Jakarta, VIVA – Anggapan bahwa konsumsi BBM irit hanya bisa dicapai lewat teknologi hybrid atau elektrifikasi kini mulai terpatahkan. Sejumlah pabrikan membuktikan mesin konvensional masih mampu menorehkan efisiensi setara mobil ramah lingkungan generasi baru.
Salah satu contoh terbaru datang dari Tata Motors lewat SUV terbarunya, Tata Sierra. Disadur VIVA Otomotif dari NDTV, Senin 15 Desember 2025, mobil ini mencatatkan konsumsi bahan bakar 29,9 kilometer per liter, angka yang selama ini identik dengan kendaraan hybrid.

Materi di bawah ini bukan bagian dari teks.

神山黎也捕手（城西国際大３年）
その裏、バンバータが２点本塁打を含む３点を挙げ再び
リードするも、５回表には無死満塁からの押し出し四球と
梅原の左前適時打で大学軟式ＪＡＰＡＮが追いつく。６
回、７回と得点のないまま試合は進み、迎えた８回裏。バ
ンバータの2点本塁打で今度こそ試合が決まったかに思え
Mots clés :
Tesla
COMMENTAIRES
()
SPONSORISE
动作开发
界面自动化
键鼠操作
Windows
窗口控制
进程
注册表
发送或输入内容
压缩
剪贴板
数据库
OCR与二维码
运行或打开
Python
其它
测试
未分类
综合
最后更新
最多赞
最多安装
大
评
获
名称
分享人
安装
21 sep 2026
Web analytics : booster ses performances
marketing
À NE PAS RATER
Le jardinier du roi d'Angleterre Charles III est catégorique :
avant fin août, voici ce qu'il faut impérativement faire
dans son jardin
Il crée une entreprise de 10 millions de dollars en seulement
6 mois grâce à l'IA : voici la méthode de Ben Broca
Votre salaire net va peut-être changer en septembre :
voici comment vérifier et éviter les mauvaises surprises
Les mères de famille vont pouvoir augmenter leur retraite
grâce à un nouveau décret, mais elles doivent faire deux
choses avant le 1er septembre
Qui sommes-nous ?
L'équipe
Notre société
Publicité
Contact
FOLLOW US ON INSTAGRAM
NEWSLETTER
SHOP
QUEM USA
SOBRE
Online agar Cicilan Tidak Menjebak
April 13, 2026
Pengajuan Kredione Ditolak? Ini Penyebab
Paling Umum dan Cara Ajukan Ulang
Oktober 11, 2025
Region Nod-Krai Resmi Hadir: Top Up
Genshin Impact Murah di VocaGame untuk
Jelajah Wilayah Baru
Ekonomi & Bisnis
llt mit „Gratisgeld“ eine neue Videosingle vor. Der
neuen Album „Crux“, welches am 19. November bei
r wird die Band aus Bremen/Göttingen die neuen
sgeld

Pencapaian tersebut diraih dalam uji efisiensi bersertifikasi yang berlangsung selama 12 jam nonstop. Pengujian dilakukan di sirkuit pembuktian Natrax, Indore, dengan prosedur ketat dan pengawasan penuh.
Menariknya, Tata Sierra tidak mengandalkan sistem elektrifikasi sama sekali. SUV ini menggunakan mesin bensin murni berkapasitas 1.5 liter yang dikembangkan lewat pendekatan teknologi pembakaran modern.
Mesin tersebut dikenal sebagai Hyperion, platform baru Tata yang dirancang fokus pada efisiensi termal. Struktur internalnya dioptimalkan untuk menekan gesekan sekaligus memaksimalkan proses pembakaran.
Hasilnya, konsumsi BBM bisa ditekan tanpa mengorbankan performa dasar kendaraan. Dalam pengujian terpisah, Sierra bahkan mampu melaju hingga kecepatan 222 km/jam di lintasan tertutup.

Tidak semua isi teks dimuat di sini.